Given passage:
5. Genesis 2:23-25 enables us to deduce that woman, who, in the mystery of creation, "is given" to man by the Creator, is, thanks to original innocence, "received", that is, accepted by him as a gift. The Bible text is quite clear and limpid at this point. At the same time, the acceptance of the woman by the man and the very way of accepting her, become, as it were, a first donation, so that the woman, in giving herself (from the very first moment in which, in the mystery of creation, she was "given" to the man by the Creator), "rediscovers" at the same time "herself", thanks to the fact that she has been accepted and welcomed and thanks to the way in which she has been received by the man.

So she finds herself again in the very fact of giving herself ("through a sincere gift of herself", cf. Gaudium et Spes, 24), when she is accepted in the way in which the Creator wished her to be, that is, "for her own sake", through her humanity and femininity. When there is ensured in this acceptance the whole dignity of the gift, through the offer of what she is in the whole truth of her humanity and in the whole reality of her body and sex, of her femininity, she reaches the inner depth of her person and full possession of herself.

What to do:
1. Condense the paragraph of the Genesis passage that begins "So she finds herself again" into two or three shorter sentences, keeping its main points.
2. List every word or phrase that the Genesis passage places in quotation marks, in the order they appear.
The material is from a separate source and is unrelated to the passage on Genesis 2:23-25.

Stored data:
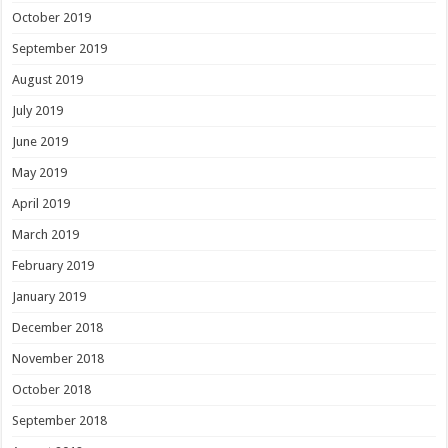
October 2019
September 2019
August 2019
July 2019
June 2019
May 2019
April 2019
March 2019
February 2019
January 2019
December 2018
November 2018
October 2018
September 2018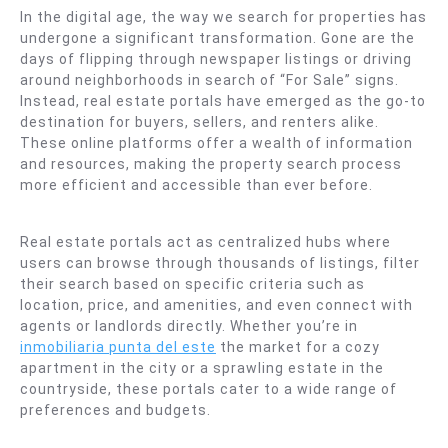
In the digital age, the way we search for properties has
undergone a significant transformation. Gone are the
days of flipping through newspaper listings or driving
around neighborhoods in search of “For Sale” signs.
Instead, real estate portals have emerged as the go-to
destination for buyers, sellers, and renters alike.
These online platforms offer a wealth of information
and resources, making the property search process
more efficient and accessible than ever before.
Real estate portals act as centralized hubs where
users can browse through thousands of listings, filter
their search based on specific criteria such as
location, price, and amenities, and even connect with
agents or landlords directly. Whether you’re in
inmobiliaria punta del este
the market for a cozy
apartment in the city or a sprawling estate in the
countryside, these portals cater to a wide range of
preferences and budgets.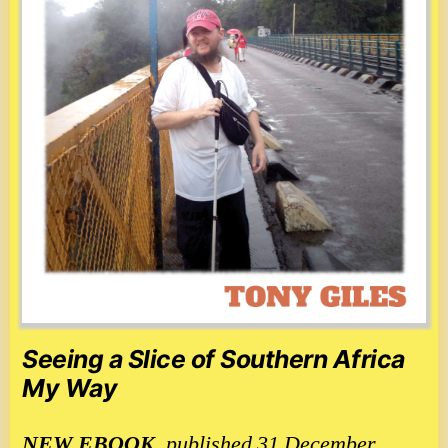
Seeing a Slice of Southern Africa
My Way
NEW
EBOOK
, published 31 December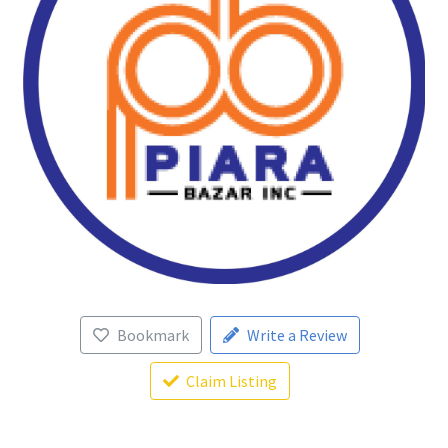
Bookmark
Write a Review
Claim Listing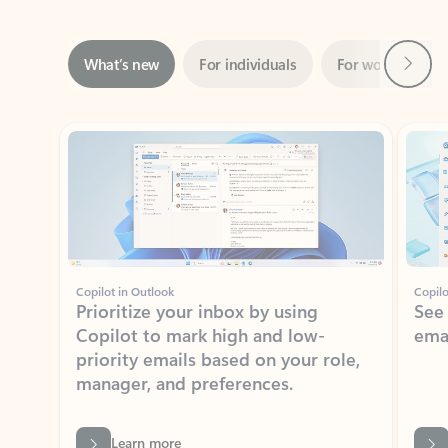
Next
What’s new
For individuals
For work
Ti
Showing slide 1 of 3
Copilot in Outlook
Copilo
Prioritize your inbox by using
See
Copilot to mark high and low-
ema
priority emails based on your role,
manager, and preferences.
Learn more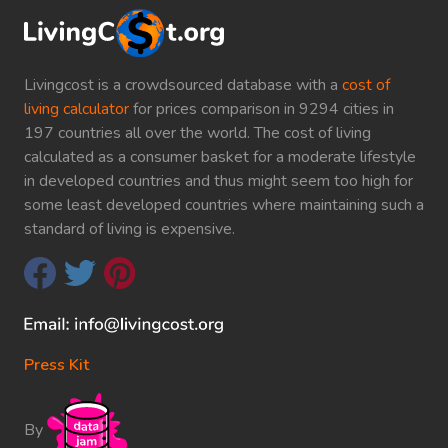
Livingcost is a crowdsourced database with a
cost of
living calculator
for prices comparison in 9294 cities in
197 countries all over the world. The cost of living
calculated as a consumer basket for a moderate lifestyle
in developed countries and thus might seem too high for
some least developed countries where maintaining such a
standard of living is expensive.
Press Kit
By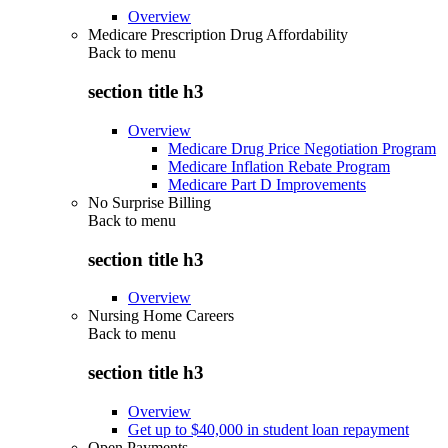
Overview
Medicare Prescription Drug Affordability
Back to
menu
section title h3
Overview
Medicare Drug Price Negotiation Program
Medicare Inflation Rebate Program
Medicare Part D Improvements
No Surprise Billing
Back to
menu
section title h3
Overview
Nursing Home Careers
Back to
menu
section title h3
Overview
Get up to $40,000 in student loan repayment
Open Payments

Solutions to the exercise:
1. She finds herself again by giving herself "through a sincere gift of herself" (cf. Gaudium et Spes, 24), when she is accepted as the Creator wished, "for her own sake," through her humanity and femininity. When that acceptance secures the whole dignity of the gift, meaning the offer of her full humanity, body, sex and femininity, she reaches the inner depth of her person and full possession of herself.

2.
1. "is given"
2. "received"
3. "given"
4. "rediscovers"
5. "herself"
6. "through a sincere gift of herself"
7. "for her own sake"